Sonoma County's Future

Extrapolating from the past is fairly easy. Figuring out the unknown changes is more difficult. I've been around Sonoma County for a few decades and have seen the changes. So looking at where we were is one way to predict the next couple decades. The other is to look at our neighbor, Napa Valley, as they may already be where Sonoma is going. Or, as Yogi once said, "The future ain't what it used to be." Can't argue with that.

Yountville in Napa Valley is too cute and trendy for local working stiffs
Over a million dollars for a small three-bedroom!

What were once family-owned small operations, often in a converted barn or in their home, are probably now owned by a corporation. Old Italian guys making wine in open-top redwood casks? Nope. Bringing in your own jug to have them fill it with Zinfandel or Petite Sirah? Nope.

The old timers like Chateau St. Jean, Kenwood Vineyards, Ravenswood are no longer owned by the families that started them. Then there are "fantasy wineries" like Coppola and Ferrari-Carano where their wine seems to be secondary to the theme park atmosphere.

Where we're going: Big money destination wineries like you see in Napa Valley, such as Darioush and the Castello di Amorosa may become more common. It's gotten very expensive to start up a new winery and it's very competitive. For those few that have started and maintain a successful winery they'll probably be offered millions to sell.


Jug wines? Nope. Prices are too high in Sonoma County to make these anymore. The new norm is $50 Pinot Noir. Just as Cabernet Sauvignon is by far the most expensive grape to purchase from Napa Pinot has become Sonoma's most expensive. Prices keep rising on Napa Cabs and people still buy. I expect the same from Sonoma Pinot and many Chardonnays.

Remember when wine tasting used to be free? If you're under 40 you probably don't. Sonoma County wineries typically charge $15 or more. This is still much better than Napa where $25 is the base cost. This won't be going down.

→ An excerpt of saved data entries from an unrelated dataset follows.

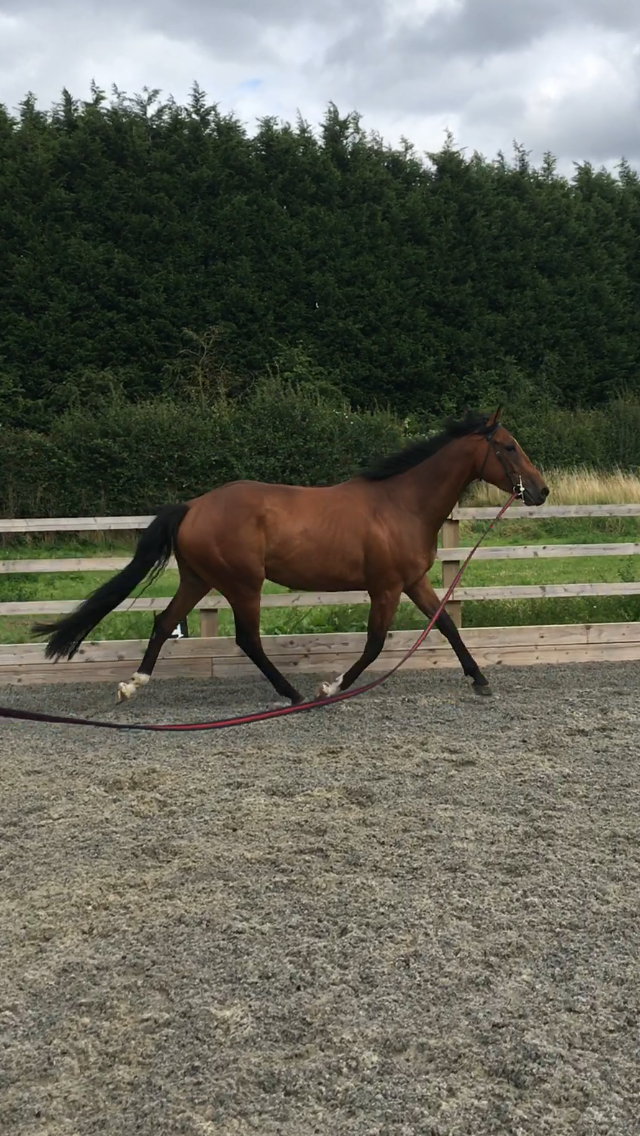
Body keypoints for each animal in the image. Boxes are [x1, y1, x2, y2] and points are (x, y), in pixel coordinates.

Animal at [33, 408, 548, 705]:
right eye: (509, 446)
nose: (541, 490)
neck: (401, 503)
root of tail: (194, 506)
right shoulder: (384, 588)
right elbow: (374, 645)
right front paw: (330, 687)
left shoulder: (413, 582)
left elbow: (446, 627)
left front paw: (479, 680)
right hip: (243, 584)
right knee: (247, 639)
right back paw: (293, 692)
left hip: (199, 579)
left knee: (163, 623)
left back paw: (131, 684)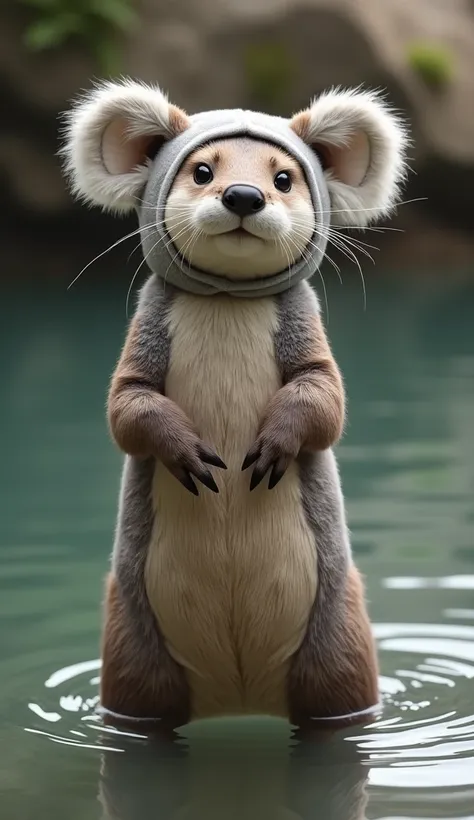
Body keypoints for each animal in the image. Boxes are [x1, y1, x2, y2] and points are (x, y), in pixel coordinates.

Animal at [60, 78, 408, 732]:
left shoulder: (302, 324)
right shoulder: (149, 327)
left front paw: (272, 446)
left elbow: (324, 398)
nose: (243, 196)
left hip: (335, 636)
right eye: (202, 171)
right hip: (135, 646)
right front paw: (190, 454)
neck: (227, 300)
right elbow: (128, 406)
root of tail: (240, 698)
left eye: (284, 179)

Diversity in agriculture is much better in Sonoma than in Napa. We still have some farm animals and a few fruit crops, but it's changed a lot. In the late 1980s wine grapes passed dairy as the top ag cash crop and there's no looking back. You'll see cows, sheep, some crops, but it's almost all vineyards. Health care and high-tech are also big business in Sonoma County.

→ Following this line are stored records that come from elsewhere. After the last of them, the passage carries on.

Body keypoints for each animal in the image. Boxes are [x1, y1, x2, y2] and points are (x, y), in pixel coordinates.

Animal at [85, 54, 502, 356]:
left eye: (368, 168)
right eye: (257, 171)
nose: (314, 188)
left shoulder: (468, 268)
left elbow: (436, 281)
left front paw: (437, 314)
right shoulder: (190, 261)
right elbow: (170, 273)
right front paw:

Where we're going: Wine prices will go up as long as the economy is doing okay. Tasting fees will rise, but the experiences offered by wineries to compete will get better with food, vineyard tours, seated tasting, etc. The towns of Sonoma and Healdsburg are too popular for their own good and are pretty well saturated. Smaller towns like Sebastopol, Forestville, and Geyserville will pick up the overflow. Marijuana growing will compete with vineyards for water and compete with wine tasting rooms for tourist dollars.
Seated tastings by reservation are the way many wineries are going
Why? Crowd control and a better experience for the visitors
 plus more dollars spent per guest


There are still plenty of small towns in the county, but not many of them are what you'd call sleepy farm villages. It's gone all chic and trendy in Sonoma and Healdsburg with other smaller burgs  coming along for the ride. As an old-time resident and grape grower from Healdsburg told me years ago, "I can't even buy a pair of underwear in Healdsburg anymore." Well, you still might be able to, but they'd be virgin Egyptian cotton and cost $40.

Visitors coming to Sonoma County for wine and food are a major player in the local economy. We have the expensive restaurants and very expensive B&Bs to prove it.

Where we're going: It's called Napification, or turning into another Napa Valley. Towns taken over by tourism and the economy becoming completely dependent on wine and wine tourism. Is it good to have all your eggs in one basket? Probably not. Diversification is usually best. We'll see.